• WHAT THE TASK REQUIRES: Leave out the images and return all the data word for word.
··········
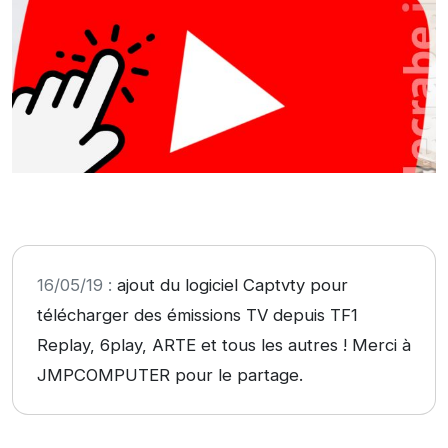
16/05/19 :
ajout du logiciel Captvty pour
télécharger des émissions TV depuis TF1
Replay, 6play, ARTE et tous les autres ! Merci à
JMPCOMPUTER pour le partage.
··········
• WRITTEN ANSWER:
16/05/19 :
ajout du logiciel Captvty pour
télécharger des émissions TV depuis TF1
Replay, 6play, ARTE et tous les autres ! Merci à
JMPCOMPUTER pour le partage.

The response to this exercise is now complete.